--- PROBLEM DETAILS ---
Repeat exactly the lines from the first line of the records through the line containing "financeiras, sociais, intelectuais, status", and nothing more.

____ EXCERPTED RECORDS

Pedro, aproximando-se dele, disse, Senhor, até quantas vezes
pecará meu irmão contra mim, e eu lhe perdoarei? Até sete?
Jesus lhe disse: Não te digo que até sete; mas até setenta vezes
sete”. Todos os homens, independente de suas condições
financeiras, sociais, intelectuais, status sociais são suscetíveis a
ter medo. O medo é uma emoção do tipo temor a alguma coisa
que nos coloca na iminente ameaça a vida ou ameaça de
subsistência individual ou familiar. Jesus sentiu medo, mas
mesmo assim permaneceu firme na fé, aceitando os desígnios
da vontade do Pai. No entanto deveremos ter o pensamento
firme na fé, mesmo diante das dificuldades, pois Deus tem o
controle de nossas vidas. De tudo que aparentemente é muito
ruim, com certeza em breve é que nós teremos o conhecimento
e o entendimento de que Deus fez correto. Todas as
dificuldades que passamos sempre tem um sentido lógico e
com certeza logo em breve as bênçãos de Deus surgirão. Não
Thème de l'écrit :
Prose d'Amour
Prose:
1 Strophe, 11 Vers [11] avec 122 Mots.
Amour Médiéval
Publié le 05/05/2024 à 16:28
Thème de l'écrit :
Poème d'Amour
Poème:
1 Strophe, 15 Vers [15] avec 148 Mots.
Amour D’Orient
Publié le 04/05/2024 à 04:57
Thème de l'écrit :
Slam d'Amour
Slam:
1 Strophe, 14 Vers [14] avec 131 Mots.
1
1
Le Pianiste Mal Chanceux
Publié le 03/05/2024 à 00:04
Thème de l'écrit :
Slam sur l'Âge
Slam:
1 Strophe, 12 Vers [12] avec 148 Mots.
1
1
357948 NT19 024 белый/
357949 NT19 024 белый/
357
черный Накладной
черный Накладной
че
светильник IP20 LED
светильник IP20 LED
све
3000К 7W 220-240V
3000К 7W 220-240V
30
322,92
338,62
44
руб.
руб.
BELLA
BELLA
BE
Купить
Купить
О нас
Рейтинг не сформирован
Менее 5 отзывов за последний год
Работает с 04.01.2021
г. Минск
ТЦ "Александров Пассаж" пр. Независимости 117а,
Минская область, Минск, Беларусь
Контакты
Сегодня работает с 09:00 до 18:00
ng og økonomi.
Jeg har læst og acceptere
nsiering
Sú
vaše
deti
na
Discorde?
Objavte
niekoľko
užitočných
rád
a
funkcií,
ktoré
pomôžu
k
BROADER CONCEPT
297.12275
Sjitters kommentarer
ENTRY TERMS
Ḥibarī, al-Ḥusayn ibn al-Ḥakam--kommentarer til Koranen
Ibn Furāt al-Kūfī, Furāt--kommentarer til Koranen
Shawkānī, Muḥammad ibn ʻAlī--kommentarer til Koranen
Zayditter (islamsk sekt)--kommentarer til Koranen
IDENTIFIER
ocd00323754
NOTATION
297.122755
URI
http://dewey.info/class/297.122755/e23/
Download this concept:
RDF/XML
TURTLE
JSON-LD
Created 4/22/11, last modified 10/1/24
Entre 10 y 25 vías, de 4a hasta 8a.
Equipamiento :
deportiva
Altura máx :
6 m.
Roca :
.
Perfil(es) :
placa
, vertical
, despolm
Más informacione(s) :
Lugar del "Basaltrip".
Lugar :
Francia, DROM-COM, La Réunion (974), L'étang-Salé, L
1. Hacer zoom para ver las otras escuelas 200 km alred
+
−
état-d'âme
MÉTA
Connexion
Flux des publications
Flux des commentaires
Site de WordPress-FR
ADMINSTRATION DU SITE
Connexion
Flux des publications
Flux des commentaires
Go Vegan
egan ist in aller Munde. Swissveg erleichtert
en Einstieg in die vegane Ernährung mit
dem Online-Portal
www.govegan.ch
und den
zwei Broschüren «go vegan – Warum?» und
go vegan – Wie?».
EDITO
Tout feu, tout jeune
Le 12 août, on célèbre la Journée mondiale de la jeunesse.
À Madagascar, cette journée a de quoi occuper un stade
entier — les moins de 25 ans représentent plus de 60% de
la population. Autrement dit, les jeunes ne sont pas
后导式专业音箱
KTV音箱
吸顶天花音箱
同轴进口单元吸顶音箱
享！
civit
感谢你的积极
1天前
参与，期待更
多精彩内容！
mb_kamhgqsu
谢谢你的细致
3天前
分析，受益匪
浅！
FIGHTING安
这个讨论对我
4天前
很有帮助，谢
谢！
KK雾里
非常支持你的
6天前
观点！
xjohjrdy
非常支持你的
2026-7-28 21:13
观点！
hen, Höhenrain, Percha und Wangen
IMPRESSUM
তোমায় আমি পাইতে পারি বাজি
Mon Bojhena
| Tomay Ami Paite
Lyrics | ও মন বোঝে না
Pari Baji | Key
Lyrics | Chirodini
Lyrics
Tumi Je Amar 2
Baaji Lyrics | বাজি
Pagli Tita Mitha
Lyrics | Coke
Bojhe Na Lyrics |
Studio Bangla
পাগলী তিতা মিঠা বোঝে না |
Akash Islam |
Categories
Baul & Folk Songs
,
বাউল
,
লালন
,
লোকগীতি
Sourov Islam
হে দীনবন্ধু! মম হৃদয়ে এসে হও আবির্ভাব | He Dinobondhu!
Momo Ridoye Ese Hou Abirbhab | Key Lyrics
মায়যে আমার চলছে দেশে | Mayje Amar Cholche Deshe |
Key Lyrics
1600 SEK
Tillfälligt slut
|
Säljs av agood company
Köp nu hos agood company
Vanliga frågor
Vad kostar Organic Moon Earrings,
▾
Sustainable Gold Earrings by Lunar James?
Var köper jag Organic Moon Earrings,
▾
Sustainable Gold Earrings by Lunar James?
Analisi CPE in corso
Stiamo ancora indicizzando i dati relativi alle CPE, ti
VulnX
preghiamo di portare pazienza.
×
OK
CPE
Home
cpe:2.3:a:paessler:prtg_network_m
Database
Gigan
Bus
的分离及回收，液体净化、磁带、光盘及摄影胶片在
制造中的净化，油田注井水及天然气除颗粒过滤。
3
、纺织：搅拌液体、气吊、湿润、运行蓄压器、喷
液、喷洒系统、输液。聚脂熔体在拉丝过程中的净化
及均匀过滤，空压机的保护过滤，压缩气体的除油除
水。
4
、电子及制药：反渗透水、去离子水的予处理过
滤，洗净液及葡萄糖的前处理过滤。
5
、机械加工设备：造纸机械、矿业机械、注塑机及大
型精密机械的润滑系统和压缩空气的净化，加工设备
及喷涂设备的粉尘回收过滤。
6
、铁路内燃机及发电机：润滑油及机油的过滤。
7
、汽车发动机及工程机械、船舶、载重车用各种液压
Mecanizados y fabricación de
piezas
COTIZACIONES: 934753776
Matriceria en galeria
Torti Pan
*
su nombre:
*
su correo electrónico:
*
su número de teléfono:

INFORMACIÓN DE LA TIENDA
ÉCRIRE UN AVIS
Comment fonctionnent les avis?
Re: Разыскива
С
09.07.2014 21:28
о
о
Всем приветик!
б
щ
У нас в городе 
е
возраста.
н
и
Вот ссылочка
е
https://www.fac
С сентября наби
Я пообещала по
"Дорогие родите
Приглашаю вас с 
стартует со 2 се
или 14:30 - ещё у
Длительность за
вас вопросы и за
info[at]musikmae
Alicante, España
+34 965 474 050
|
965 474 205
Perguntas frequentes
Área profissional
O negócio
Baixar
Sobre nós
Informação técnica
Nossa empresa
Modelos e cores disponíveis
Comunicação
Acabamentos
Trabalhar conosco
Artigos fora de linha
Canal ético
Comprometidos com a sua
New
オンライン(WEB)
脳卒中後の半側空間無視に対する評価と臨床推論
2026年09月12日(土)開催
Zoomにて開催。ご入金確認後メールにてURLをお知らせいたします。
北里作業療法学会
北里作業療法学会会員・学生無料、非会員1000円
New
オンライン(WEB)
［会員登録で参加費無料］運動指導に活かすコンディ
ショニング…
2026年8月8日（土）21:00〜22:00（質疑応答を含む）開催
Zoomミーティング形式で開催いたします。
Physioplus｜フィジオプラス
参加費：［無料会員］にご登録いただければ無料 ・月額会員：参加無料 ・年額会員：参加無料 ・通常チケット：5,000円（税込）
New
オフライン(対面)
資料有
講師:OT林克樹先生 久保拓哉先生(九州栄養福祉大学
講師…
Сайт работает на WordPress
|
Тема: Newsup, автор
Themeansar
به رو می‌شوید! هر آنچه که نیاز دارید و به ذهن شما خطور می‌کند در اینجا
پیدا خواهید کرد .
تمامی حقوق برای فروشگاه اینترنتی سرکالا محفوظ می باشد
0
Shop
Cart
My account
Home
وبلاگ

________

--- TASK RESULT ---
Pedro, aproximando-se dele, disse, Senhor, até quantas vezes
pecará meu irmão contra mim, e eu lhe perdoarei? Até sete?
Jesus lhe disse: Não te digo que até sete; mas até setenta vezes
sete”. Todos os homens, independente de suas condições
financeiras, sociais, intelectuais, status sociais são suscetíveis a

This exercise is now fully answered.